Seb tomó el libro de sus manos. Se lo había regalado con una dedicatoria, no muy convencido de que fueran a leerlo. Las pastas estaban desgastadas, las esquinas dobladas y las páginas cuarteadas. Una sensación de orgullo creció en su interior. Quizá después de todo se habían sentido orgullosos de la profesión que había elegido.

–Gracias –dijo mirando a Daisy.

–Por cierto, tengo algo de lo que hablar contigo, milord. ¿Por qué no me has dicho que era tu cumpleaños?

–¿Cómo lo has sabido?

–Tengo habilidades de detective, además de una copia de tu certificado de nacimiento. En mi familia, celebramos por todo lo alto los cumpleaños –dijo sonriendo, con las manos en la espalda–. Tengo que advertirte de que mis expectativas son altas, pregúntaselo a mis hermanas. Así que, si vas a formar parte de la familia, tu cumpleaños también tiene que ser una gran celebración. Feliz cumpleaños.

Sacó las manos de la espalda. En una tenía un plato con una gran magdalena y una vela encendida, y en la otra, un sobre plateado.

Seb se quedó paralizado por la sorpresa.

–¿Qué es esto?

–Es una tarjeta y una tarta, lo habitual en los cumpleaños. Se supone que tienes que soplar la vela.

Se quedó allí de pie, incapaz de mover un solo músculo, asimilando lo que acababa de decirle.

–La última vez que tuve una tarta de cumpleaños tenía diez años.
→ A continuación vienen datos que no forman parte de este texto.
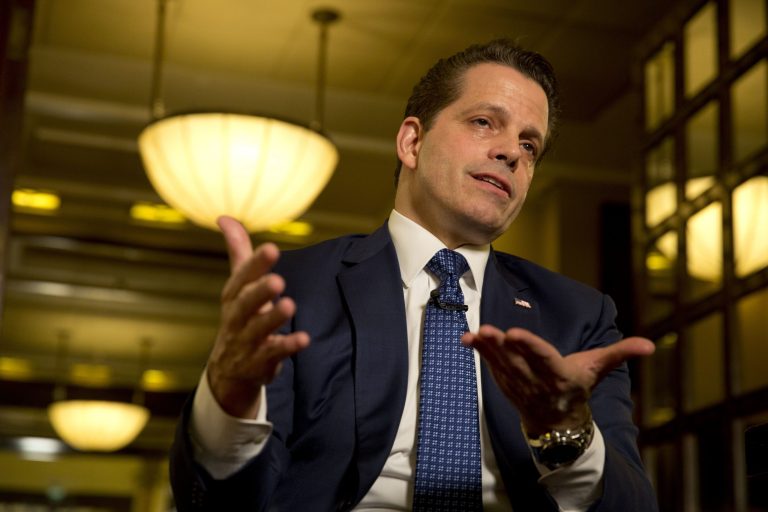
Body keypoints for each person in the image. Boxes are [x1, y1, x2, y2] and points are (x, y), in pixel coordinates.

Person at [169, 39, 658, 511]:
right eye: (486, 122)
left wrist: (567, 436)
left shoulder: (580, 316)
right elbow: (223, 502)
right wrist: (228, 405)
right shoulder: (292, 288)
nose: (512, 151)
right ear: (412, 141)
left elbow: (633, 504)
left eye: (530, 145)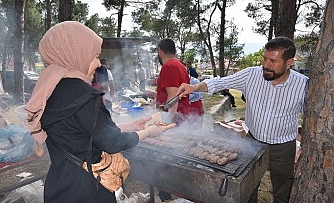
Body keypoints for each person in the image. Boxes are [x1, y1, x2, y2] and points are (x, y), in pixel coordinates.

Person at [24, 21, 165, 203]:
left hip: (59, 185)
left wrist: (130, 125)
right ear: (76, 52)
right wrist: (149, 132)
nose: (98, 63)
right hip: (87, 189)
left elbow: (82, 130)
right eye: (95, 56)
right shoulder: (83, 93)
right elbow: (113, 143)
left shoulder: (48, 90)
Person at [177, 36, 308, 203]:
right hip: (253, 143)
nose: (266, 65)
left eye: (273, 61)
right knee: (248, 190)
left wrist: (302, 147)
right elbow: (219, 82)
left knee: (282, 194)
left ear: (289, 62)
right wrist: (195, 87)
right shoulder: (251, 75)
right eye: (264, 59)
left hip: (283, 148)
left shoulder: (303, 85)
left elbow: (308, 120)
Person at [145, 38, 190, 125]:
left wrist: (165, 124)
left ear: (160, 51)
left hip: (175, 122)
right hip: (181, 118)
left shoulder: (169, 67)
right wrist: (156, 95)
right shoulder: (180, 66)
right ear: (175, 51)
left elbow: (173, 98)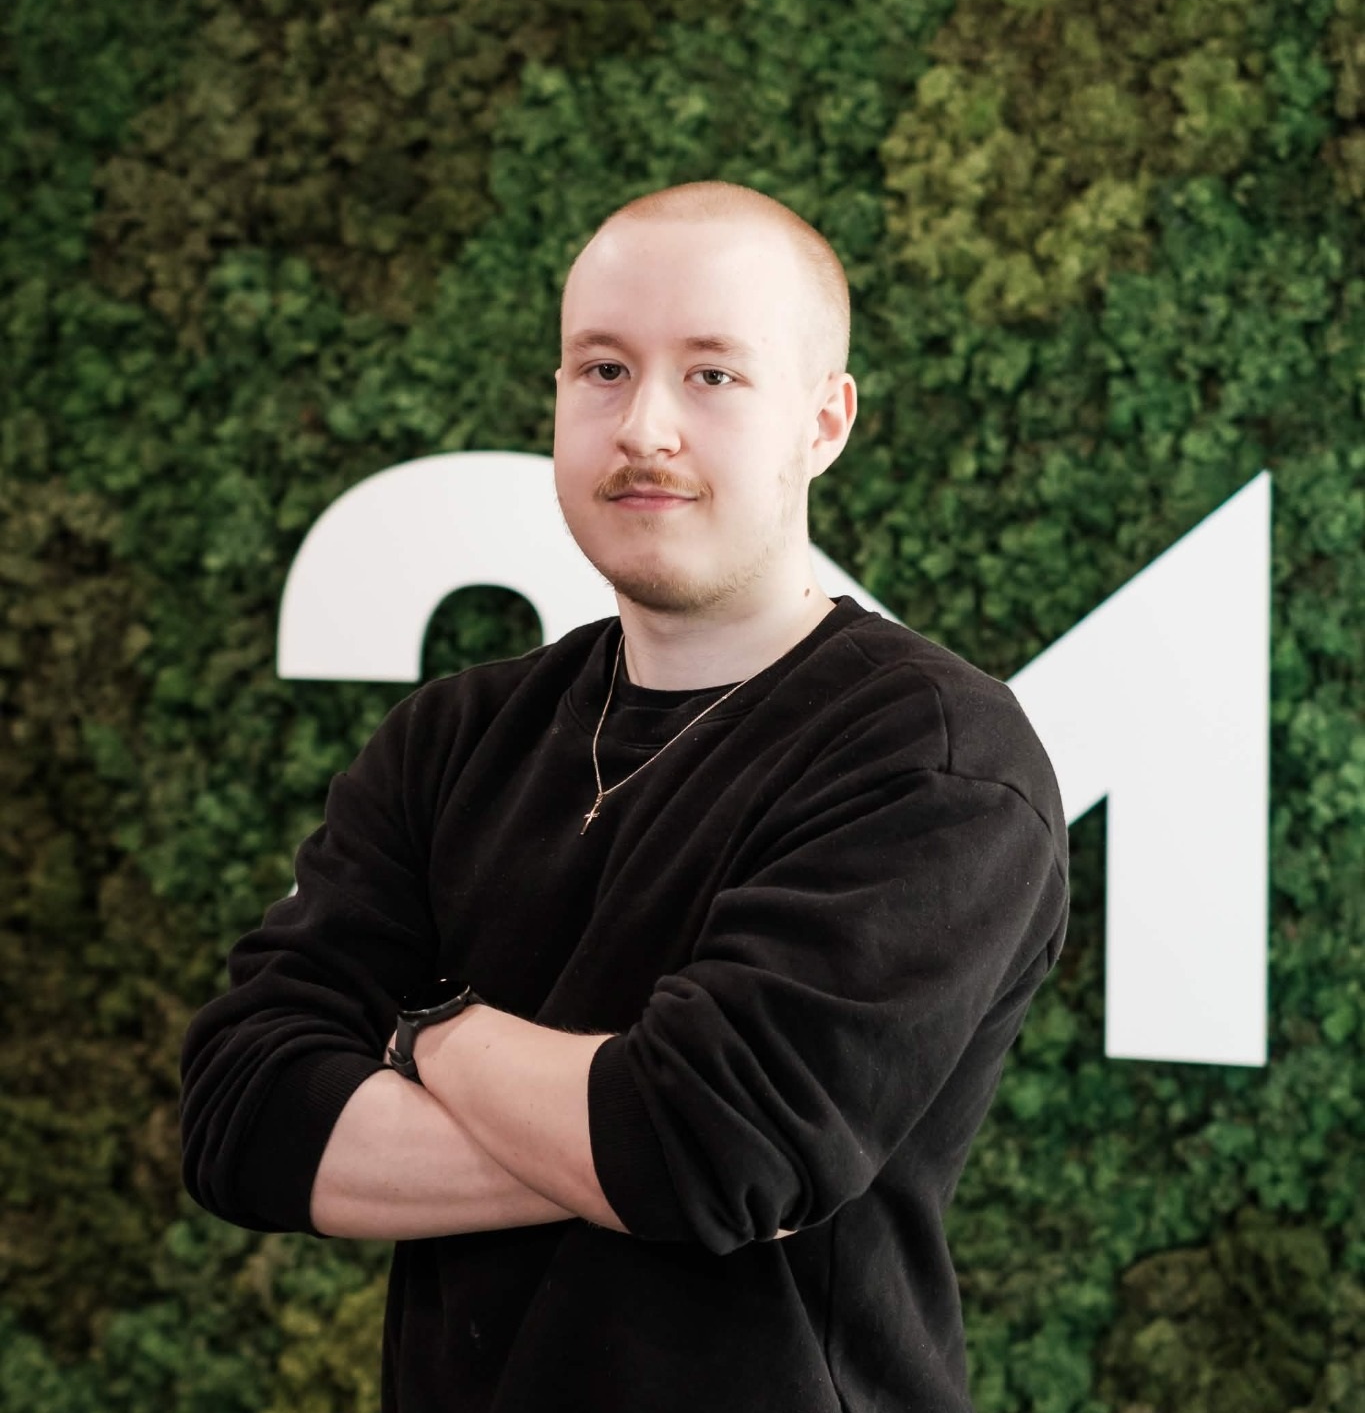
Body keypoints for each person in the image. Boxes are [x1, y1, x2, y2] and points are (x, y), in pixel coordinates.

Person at [180, 181, 1069, 1412]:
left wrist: (422, 1026)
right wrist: (637, 1133)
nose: (645, 425)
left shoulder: (928, 755)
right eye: (602, 368)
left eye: (714, 376)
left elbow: (716, 1149)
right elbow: (241, 1116)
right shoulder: (452, 737)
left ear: (825, 420)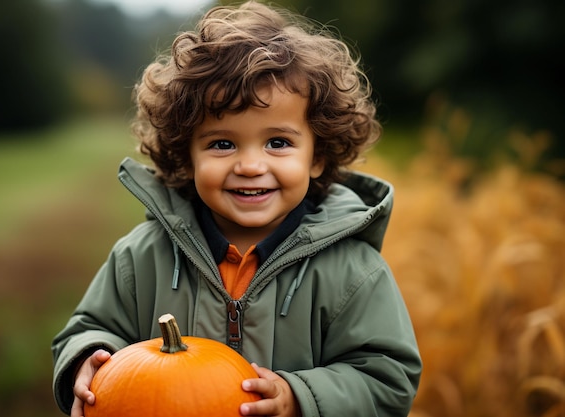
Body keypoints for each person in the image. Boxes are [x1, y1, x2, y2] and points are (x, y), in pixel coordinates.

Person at [51, 1, 422, 416]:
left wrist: (300, 398)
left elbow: (387, 378)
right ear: (187, 156)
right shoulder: (142, 256)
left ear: (317, 156)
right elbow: (89, 329)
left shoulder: (352, 270)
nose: (249, 166)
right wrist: (88, 359)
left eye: (278, 142)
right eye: (222, 144)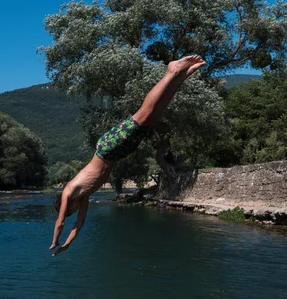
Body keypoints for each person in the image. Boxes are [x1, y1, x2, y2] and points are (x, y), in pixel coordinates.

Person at [50, 55, 207, 256]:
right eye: (72, 212)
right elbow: (78, 226)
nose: (72, 214)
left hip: (107, 147)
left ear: (65, 206)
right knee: (153, 117)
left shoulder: (69, 191)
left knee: (143, 113)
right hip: (117, 152)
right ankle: (180, 76)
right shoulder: (85, 197)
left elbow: (60, 222)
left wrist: (55, 241)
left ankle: (171, 71)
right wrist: (67, 244)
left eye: (69, 211)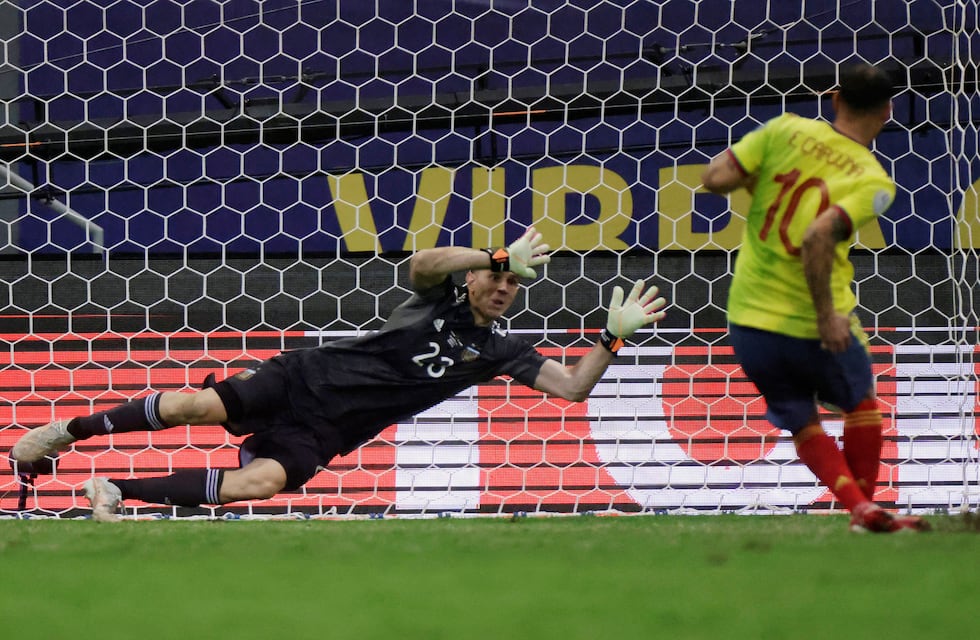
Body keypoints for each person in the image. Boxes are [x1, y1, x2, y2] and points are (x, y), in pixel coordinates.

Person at [10, 226, 667, 521]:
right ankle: (65, 434)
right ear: (473, 278)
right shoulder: (438, 295)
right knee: (192, 407)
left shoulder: (500, 350)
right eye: (496, 278)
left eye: (512, 284)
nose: (502, 288)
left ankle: (115, 490)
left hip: (329, 430)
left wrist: (610, 338)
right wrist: (493, 253)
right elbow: (422, 262)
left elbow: (572, 387)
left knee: (262, 483)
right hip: (304, 377)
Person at [701, 63, 928, 532]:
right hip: (813, 322)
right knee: (861, 404)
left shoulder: (783, 129)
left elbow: (715, 178)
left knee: (803, 422)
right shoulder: (874, 181)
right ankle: (865, 512)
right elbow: (818, 235)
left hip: (749, 319)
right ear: (888, 111)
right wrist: (827, 315)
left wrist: (757, 178)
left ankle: (861, 510)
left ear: (834, 98)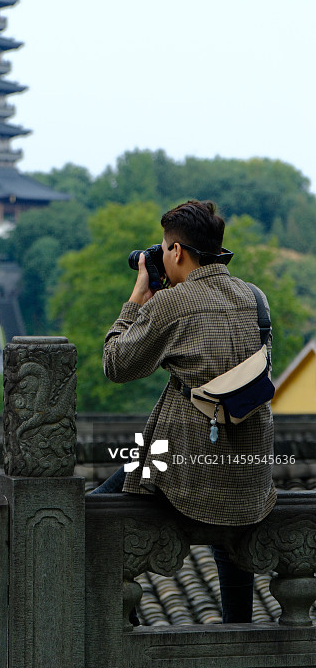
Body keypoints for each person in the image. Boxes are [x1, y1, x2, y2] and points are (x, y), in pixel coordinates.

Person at [93, 199, 275, 624]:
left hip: (189, 468)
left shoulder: (172, 305)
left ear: (176, 252)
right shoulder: (255, 298)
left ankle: (125, 621)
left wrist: (138, 298)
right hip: (249, 473)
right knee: (231, 534)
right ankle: (239, 633)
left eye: (162, 248)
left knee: (95, 514)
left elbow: (116, 364)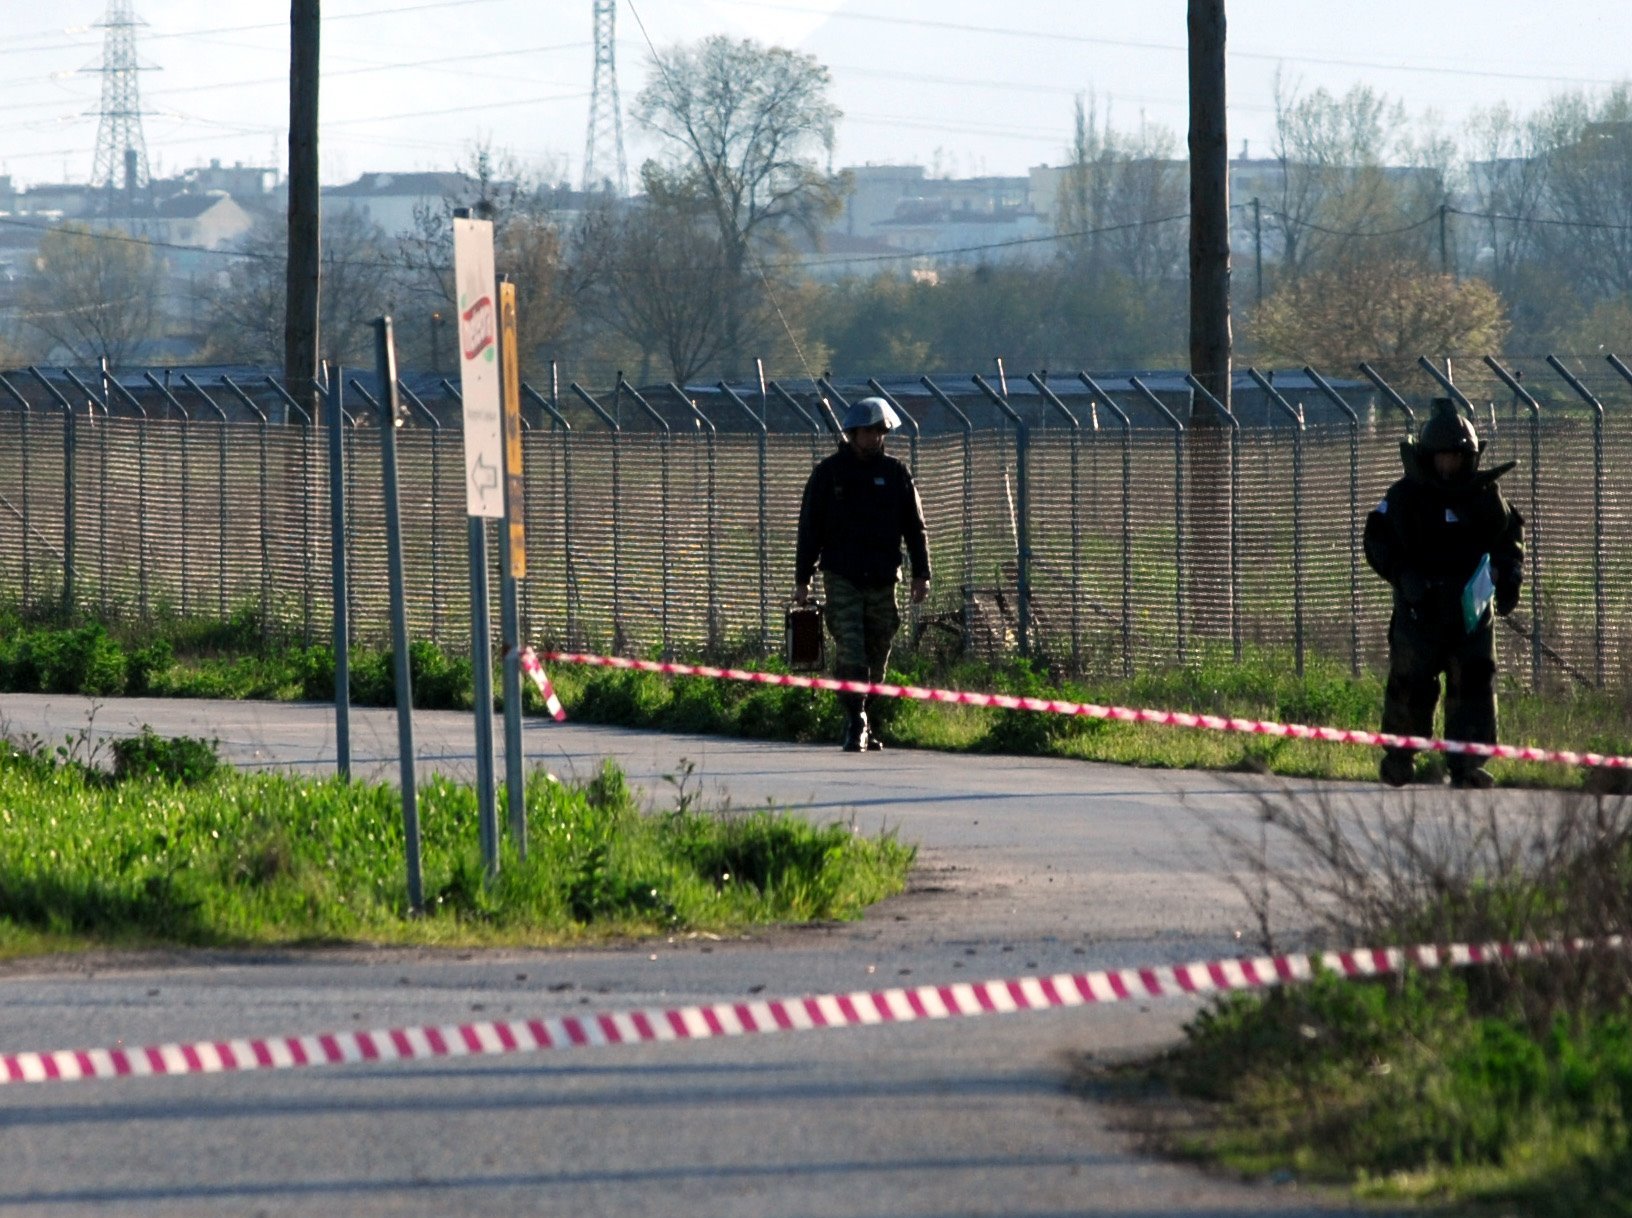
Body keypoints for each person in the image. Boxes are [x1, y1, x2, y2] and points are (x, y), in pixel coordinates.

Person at [1363, 397, 1524, 789]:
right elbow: (1377, 539)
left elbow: (1509, 540)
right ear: (1429, 456)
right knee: (1411, 683)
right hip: (1421, 612)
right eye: (1443, 457)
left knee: (1473, 684)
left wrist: (1509, 578)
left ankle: (1467, 765)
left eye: (1458, 456)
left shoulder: (1486, 497)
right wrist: (1403, 575)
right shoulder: (1405, 497)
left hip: (1471, 614)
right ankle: (1401, 758)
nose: (1450, 464)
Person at [794, 396, 931, 752]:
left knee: (877, 654)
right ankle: (856, 721)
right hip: (842, 575)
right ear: (852, 433)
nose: (872, 438)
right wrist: (802, 579)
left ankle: (864, 717)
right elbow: (810, 529)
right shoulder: (829, 474)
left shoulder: (896, 474)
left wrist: (922, 573)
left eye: (878, 431)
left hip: (884, 577)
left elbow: (915, 528)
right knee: (851, 650)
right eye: (865, 431)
Siempre estaba en el colegio.

–El procedimiento no ha cambiado. Soplas la vela, la llama se apaga, aplausos y luego se come. Así de sencillo.

Seb hizo un esfuerzo y tomó el plato con cuidado, como si fuera una bomba a punto de estallar. La llama bailó delante de sus ojos. No quería soplarla, tan solo contemplar su danza.

–¿Y la tarjeta?

–Ya la abrirás. Venga, vamos a cambiarnos. Tengo una sorpresa para ti. Estoy convencida de que te vas a quedar pasmado.